In a statement, ZEC chief elections officer Mr Utoile Silaigwana said the overriding mission of the commission is to be as accommodative and inclusive as possible to enable Zimbabwean voters to exercise their cherished democratic rights.
But regardless of the largess from the electoral management body, some parties like CCC and the MDC-Alliance could not field candidates in all constituencies.
MDC secretary general Dr Tapiwa Mashakada confirmed yesterday that they only managed to field 80 candidates for the National Assembly members due to financial constraints.
“We managed to field 80 candidates across the country for National Assembly positions, and all candidates for senatorial, women’s quota, youth quota and local authority positions. We managed to bankroll only 80 National Assembly candidates due to financial constraints. We made late payments,” said Dr Mashakada.
CCC spokesperson Advocate Fadzai Mahere said the opposition outfit managed to field candidates in all 210 constituencies with some double fielding which she sought to blame on third parties.

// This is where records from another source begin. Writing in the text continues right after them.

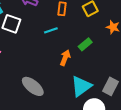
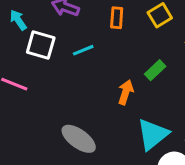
cyan line: (51, 30) -> (83, 50), moved

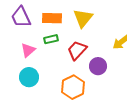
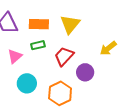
cyan circle: (29, 77) -> (27, 83), moved

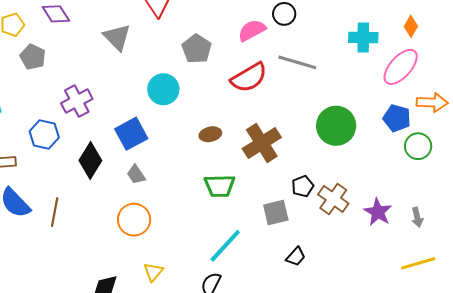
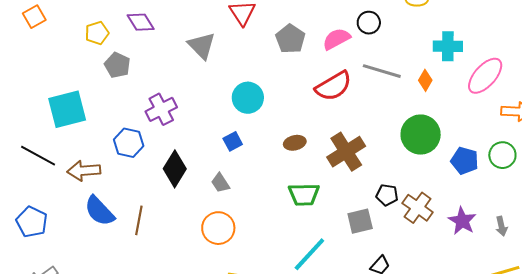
orange diamond: (411, 26) -> (425, 80), moved
gray pentagon: (197, 49) -> (290, 39), moved
blue pentagon: (397, 118) -> (465, 161), moved
blue square: (131, 134) -> (233, 141), moved, size x0.6
black pentagon: (303, 186) -> (387, 195), turned 30

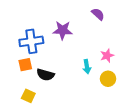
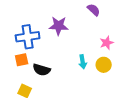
pink star: (107, 56) -> (107, 43), moved
yellow circle: (108, 79) -> (104, 65), moved

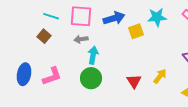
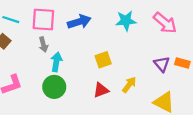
yellow square: (136, 31) -> (103, 60), moved
gray arrow: (81, 39) -> (43, 45), turned -96
red triangle: (134, 81) -> (101, 90), turned 42

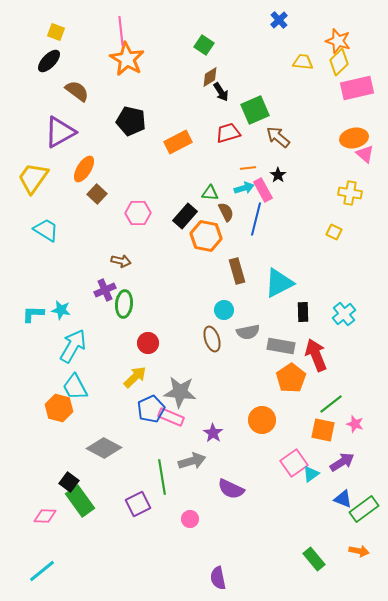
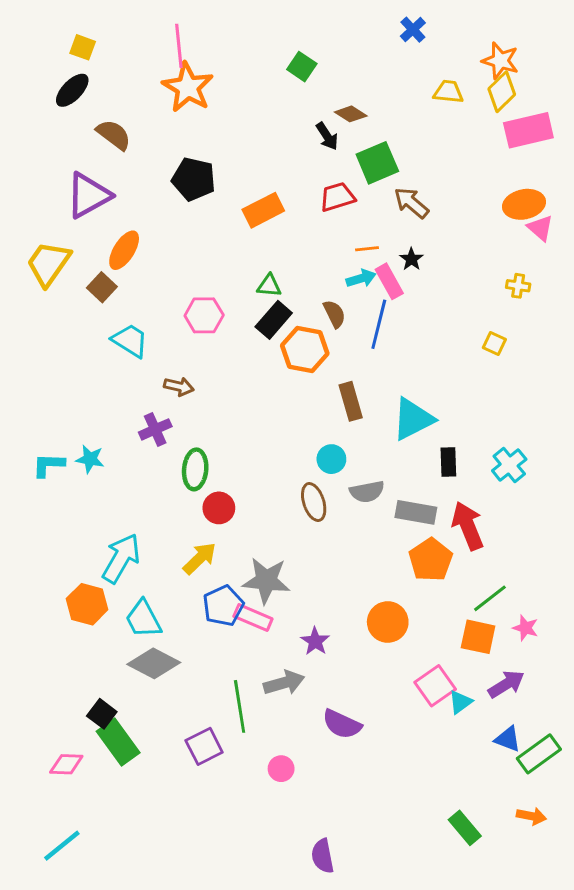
brown diamond: (210, 77) -> (351, 114), moved, turned 65
green triangle: (210, 193) -> (269, 286), moved
yellow cross: (350, 193) -> (518, 286), size x0.7
brown square: (97, 194) -> (102, 287), moved
cyan trapezoid: (46, 230) -> (130, 341), moved
green ellipse: (124, 304) -> (195, 469), moved
cyan arrow: (73, 346) -> (121, 558), moved
cyan trapezoid: (75, 387) -> (143, 619), moved

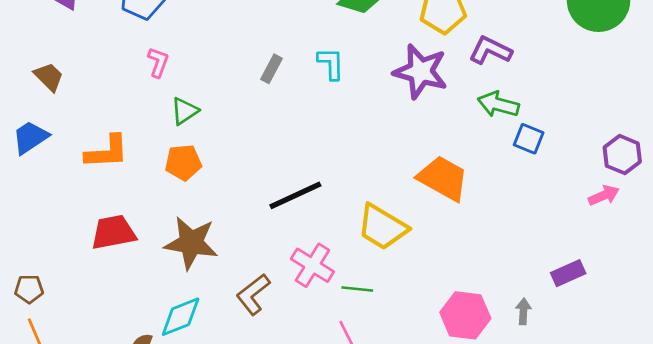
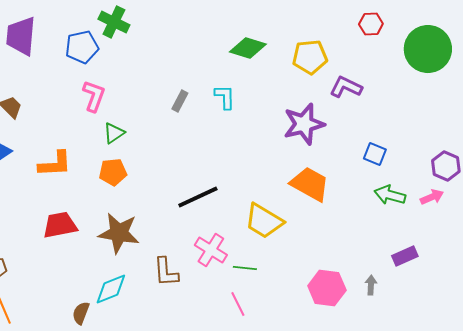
pink L-shape: (158, 62) -> (94, 96), size x1.4
purple star: (421, 71) -> (304, 124), moved, turned -30
green arrow: (498, 104) -> (390, 195), moved
brown L-shape: (253, 294) -> (166, 272), turned -56

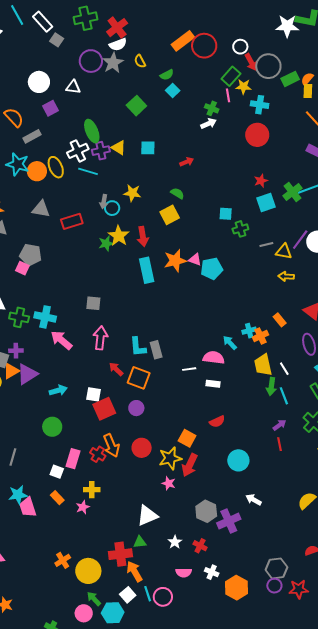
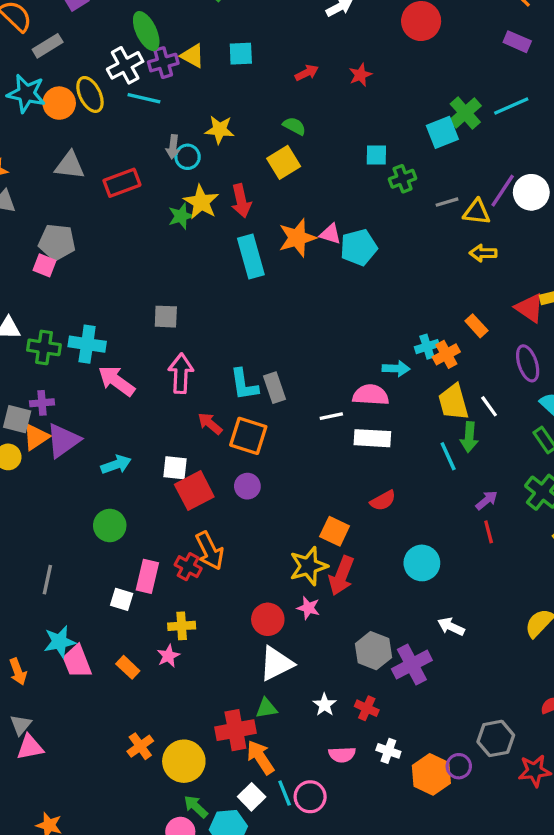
red star: (261, 181) -> (360, 75), moved
green cross: (292, 192) -> (465, 113), moved
cyan arrow: (230, 343) -> (396, 369), turned 140
white rectangle: (213, 384) -> (372, 438), size x1.5
cyan line: (284, 396) -> (448, 456), moved
red circle: (142, 448) -> (268, 619), moved
orange rectangle: (57, 498) -> (128, 667), moved
purple circle: (274, 586) -> (459, 766), moved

CCC does not have local authority candidates in a considerable number of areas across the country, and there are also constituencies where there are double candidates for the opposition party, exposing its administrative shortcomings.
According to a candidate list made public yesterday by Zec, CCC has double candidates in 15 of the 30 constituencies in Harare province.
These are in Chitungwiza North, Chitungwiza South, Churu, Harare South, Harare West, Hatcliffe, Hatfield, Hunyani, Zengeza East, St Mary’s, Sunningdale, Warren Park, Epworth South, Harare Central and Harare East constituencies.
In the case of St Mary’s, lawyer Mr Freddy Michael Masarirevu, who was nominated to be the CCC candidate during the party’s secretive and chaotic selection process, found himself stranded after being given the run around by senior officials.
He vented his frustrations on Twitter on Wednesday, writing: “In the morning I was called and told I was a candidate, was told to submit papers, went to town, upon arrival was told I was not. Went to Chitown (Chitungwiza), called that I was a candidate. I ended up frustrated and didn’t go. So whatever happened, I have moved on”.
Mr Masarirevu is one of the two CCC candidates in St Mary’s after he filed his papers yet another name had been forwarded to Zec by senior party officials.
Despite the apparent shambolic nomination process, Adv Mahere was putting up a brave face.
“We have fielded candidates in every single one of the 210 constituencies. The reports that I am receiving so far, in as far as the local authority is concerned, is that we are well on course to make sure we field the required 1 970 candidates for local authorities. What it means is that this is the highest number of fielded candidates by an opposition party in the history of Zimbabwe,” claimed Adv Mahere.
But that was not the case as Zanu PF is assured of more than 50 wards owing largely to the opposition’s chaotic preparations for the Nomination Court.